Kirche/Kloster

Evangelische Kapelle im ehemaligen Kloster Chorin

Amt Chorin 11a, 16225 Chorin

Highlights

  • Die Evangelische Kapelle im ehemaligen Kloster Chorin ist ein Schlüsselbauwerk der norddeutschen Backsteingotik und wurde ab 1280 als repräsentative Schauseite der Klosterkirche errichtet.
  • Seit 2009 wurde die Kapelle grundlegend renoviert: Gestühl überarbeitet und Innenräume neu ausgemalt, was ihr architektonisches und geistliches Erbe bewahrt.
  • Die Kapelle ist Teil der mittelalterlichen Klosteranlage mit besichtigbaren Bauten aus dem 13.–19. Jahrhundert, darunter gotische Backsteinarchitektur und historische Stallruinen.

Tipps

  • Der barrierefreie Zugang ermöglicht Besuchern mit eingeschränkter Mobilität eine selbstständige Erkundung der Kapelle und des historischen Geländes.

Eigenschaften

Entspannt Kulturell Ganzjährig

Evangelische Kapelle Chorin – Sakrale Kultur im Kloster

Die Evangelische Kapelle im ehemaligen Kloster Chorin ist ein architektonisches und spirituelles Kleinod mitten im brandenburgischen Chorin. Die Kapelle entstand im Kontext des historischen Zisterzienserklosters, das seit dem 13. Jahrhundert als prägender Ort norddeutscher Backsteingotik gilt. Nach der Säkularisation im 16. Jahrhundert wurde das Kloster evangelisch genutzt und diente zunächst als Pfarrsitz für Kolonisten aus der Umgebung. Heute ist die Kapelle ein zentraler Ort der evangelischen Gemeinde und ein beliebtes Ziel für Kulturinteressierte.

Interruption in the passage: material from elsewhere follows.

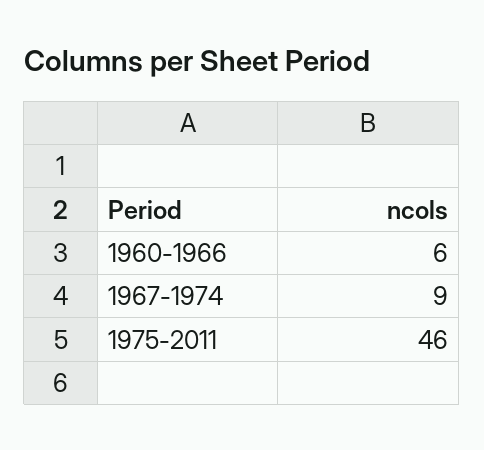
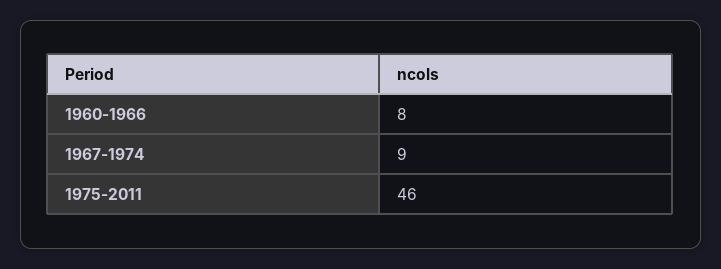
1960-1966: 6 -> 8

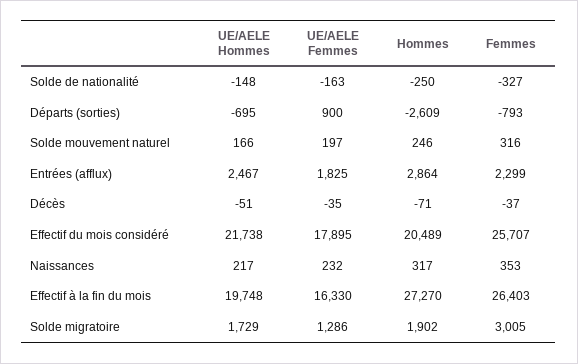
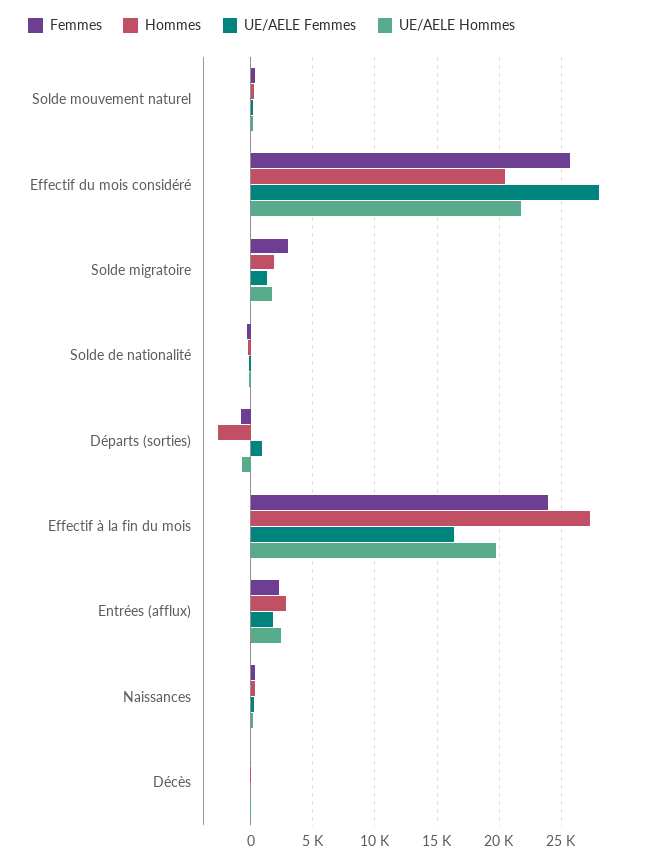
UE/AELE Femmes, Effectif du mois considéré: 17895 -> 28000
Femmes, Effectif à la fin du mois: 26403 -> 24000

Besonders hervorgehoben wird die Kapelle durch ihre regelmäßige Nutzung für kulturelle Veranstaltungen. Seit 1992 finden hier die renommierten Kapellenkonzerte statt, die als kammermusikalische Ergänzung zum bekannten „Choriner Musiksommer“ gelten. Das Programm reicht von mittelalterlicher Musik bis zu modernen Kompositionen und begeistert mit geistlichen und weltlichen Werken. Zudem ist die Kapelle Teil des seit 1923 stattfindenden Evangelischen Chorinfests, eines regionalen Kirchentags, der jährlich am ersten September-Sonntag Besucher aus nah und fern anzieht.

Für Familien und Schulklassen bietet das Kloster Chorin ein vielfältiges museumspädagogisches Programm. Besonders beliebt ist das interaktive Puppenspiel „Der Mönch und das Vögelein“ für Kinder zwischen vier und zehn Jahren, das nach einem Märchen von Ludwig Bechstein das mittelalterliche Klosterleben lebendig werden lässt. Im Anschluss erkunden die Kinder die historischen Räume wie die Bibliothek oder das Dormitorium – begleitet von spielerischen Elementen wie dem Bewegungsspiel „Ziegenhüten“. Auch Erwachsene können bei speziellen Führungen, etwa der Funzelführung mit Taschenlampe (von November bis Februar), verborgene Details der Klosteranlage entdecken.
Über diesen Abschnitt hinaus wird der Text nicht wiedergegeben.